TASK DETAILS:
Check each line of the entries below for the word "symbols", and copy out the ones that have it.

DATASET RECORDS:
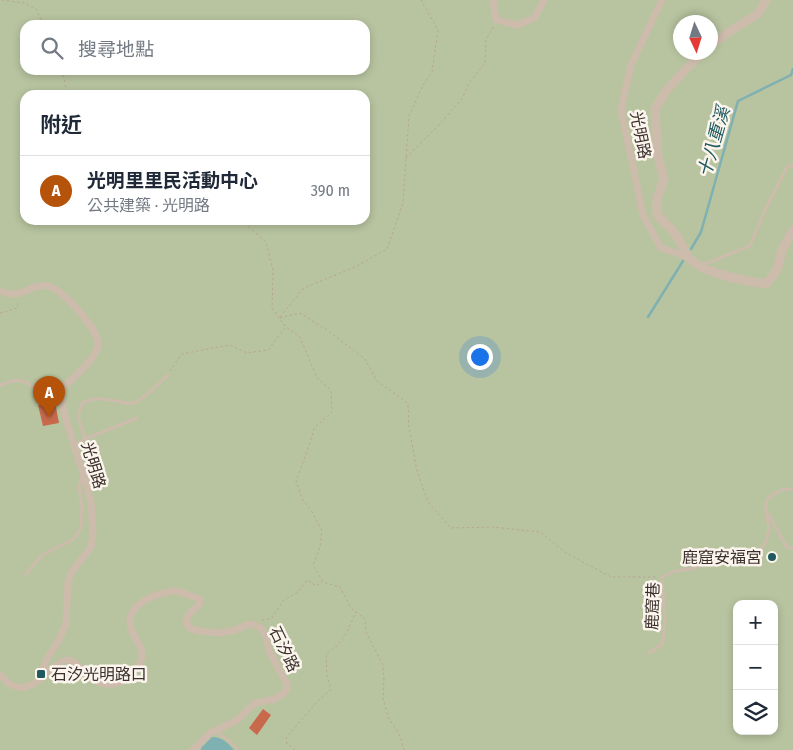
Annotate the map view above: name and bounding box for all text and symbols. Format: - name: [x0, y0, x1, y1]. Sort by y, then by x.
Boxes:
- north arrow: [673, 15, 718, 60]
- search box: [20, 20, 370, 75]
- icon: search: [38, 34, 66, 62]
- text: 搜尋地點: [78, 38, 154, 61]
- water label: 十八重溪: [694, 101, 735, 180]
- street label: 光明路: [627, 110, 654, 160]
- text: 附近: [40, 112, 82, 138]
- text: 光明里里民活動中心: [87, 169, 258, 192]
- text: A: [52, 181, 60, 200]
- text: 390 m: [311, 181, 350, 200]
- text: 公共建築 · 光明路: [87, 196, 210, 215]
- your location: [467, 344, 493, 370]
- pin: A: [33, 376, 65, 417]
- street label: 光明路: [77, 439, 110, 491]
- place label: 鹿窟安福宮: [682, 548, 762, 567]
- marker: 鹿窟安福宮: [766, 551, 778, 563]
- street label: 鹿窟巷: [642, 582, 663, 630]
- map controls: [733, 600, 778, 735]
- button: +: [733, 600, 778, 645]
- street label: 石汐路: [265, 623, 304, 675]
- button: −: [733, 645, 778, 690]
- place label: 石汐光明路口: [51, 665, 147, 684]
- marker: 石汐光明路口: [35, 668, 47, 680]
- button: layers: [733, 690, 778, 735]

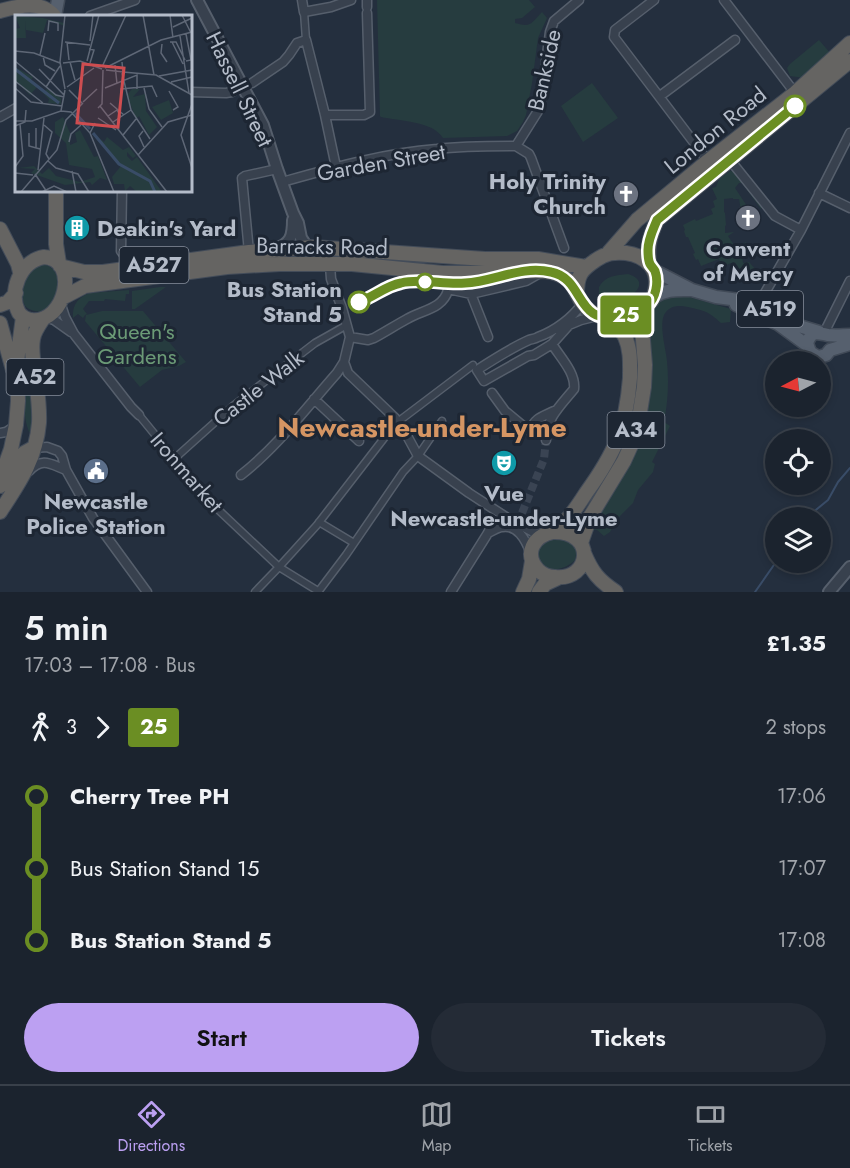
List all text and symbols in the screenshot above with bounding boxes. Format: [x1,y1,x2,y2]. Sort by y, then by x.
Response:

PROBLEM SOLUTION:
Annotate the map view above: name and bounding box for all text and symbols. Format: - name: [x0, y0, x1, y1]. Sort by y, then by x.
List all text and symbols in the screenshot above with bounding boxes. Format: [x1,y1,x2,y2]. Sort by y, then by x.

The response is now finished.